Рыбаренко несколько времени помолчал, как бы желая собраться с мыслями, и, прислонившись к липе, возле которой стояла скамья, начал следующим образом:
– Три года тому назад предпринял я путешествие в Италию для восстановления расстроенного здоровья, в особенности чтобы лечиться виноградным соком.
Прибыв в город Комо, на известном озере, куда обыкновенно посылают больных для этого рода лечения, услышал я, что на площади piazza Volta есть дом, уже около ста лет никем не обитаемый и известный под названием чертова дома (la casa del diavolo). Почти всякий день, идучи из предместья Borgo Vico, где была моя квартира, в alergo del Angelo, чтобы навещать одного приятеля, я проходил мимо этого дома, но, не зная об нем ничего особенного, никогда не обращал на него внимания. Теперь, услышав странное его название и несколько любопытных о нем преданий, вовсе одно на другое не похожих, я нарочно пошел на piazza Volta и с особенным примечанием начал его осматривать. Наружность не обещала ничего необыкновенного: окна нижнего этажа с толстыми железными решетками, ставни везде затворены, стены обклеены объявлениями о молитвах по умершим, а ворота заперты и ужасно запачканы.
В стороне была лавка цирюльника, и мне пришло в голову туда зайти, чтобы спросить, нельзя ли осмотреть внутренность чертова дома?
Входя, увидел я аббата, развалившегося в креслах и обвязанного грязным полотенцем. Толстый цирюльник, засучив рукава, тщательно и проворно мылил ему бороду и даже, в жару действия, нередко мазал его по носу и по ушам, что, однако, аббат сносил с большим терпением.
На вопрос мой цирюльник отвечал, что дом всегда заперт и что едва ли хозяин дозволит для кого-либо отпереть его.
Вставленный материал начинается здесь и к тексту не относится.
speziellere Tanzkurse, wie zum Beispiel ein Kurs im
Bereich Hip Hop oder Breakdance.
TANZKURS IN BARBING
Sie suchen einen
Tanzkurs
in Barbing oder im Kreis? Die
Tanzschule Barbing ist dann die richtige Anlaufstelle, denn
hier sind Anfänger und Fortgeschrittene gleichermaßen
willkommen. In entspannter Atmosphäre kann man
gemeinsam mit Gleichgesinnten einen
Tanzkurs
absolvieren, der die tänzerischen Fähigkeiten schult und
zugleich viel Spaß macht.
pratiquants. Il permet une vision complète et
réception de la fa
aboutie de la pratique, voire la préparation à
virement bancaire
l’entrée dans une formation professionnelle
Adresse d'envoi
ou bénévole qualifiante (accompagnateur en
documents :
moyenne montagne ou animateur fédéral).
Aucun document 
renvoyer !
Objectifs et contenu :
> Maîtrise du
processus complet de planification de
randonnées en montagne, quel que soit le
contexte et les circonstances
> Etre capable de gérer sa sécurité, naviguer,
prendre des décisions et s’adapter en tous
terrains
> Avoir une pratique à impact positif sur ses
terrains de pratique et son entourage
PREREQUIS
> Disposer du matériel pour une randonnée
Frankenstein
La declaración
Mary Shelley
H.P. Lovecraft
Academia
Не знаю почему, цирюльник принял меня за англичанина и, делая руками пояснительные знаки, рассказал очень красноречиво, что уже несколько из моих соотечественников старались получить позволение войти в этот дом, но что попытки их оставались тщетными, ибо дон Пьетро д’Урджина им всегда отвечал наотрез, что дом его не трактир и не картинная галерея.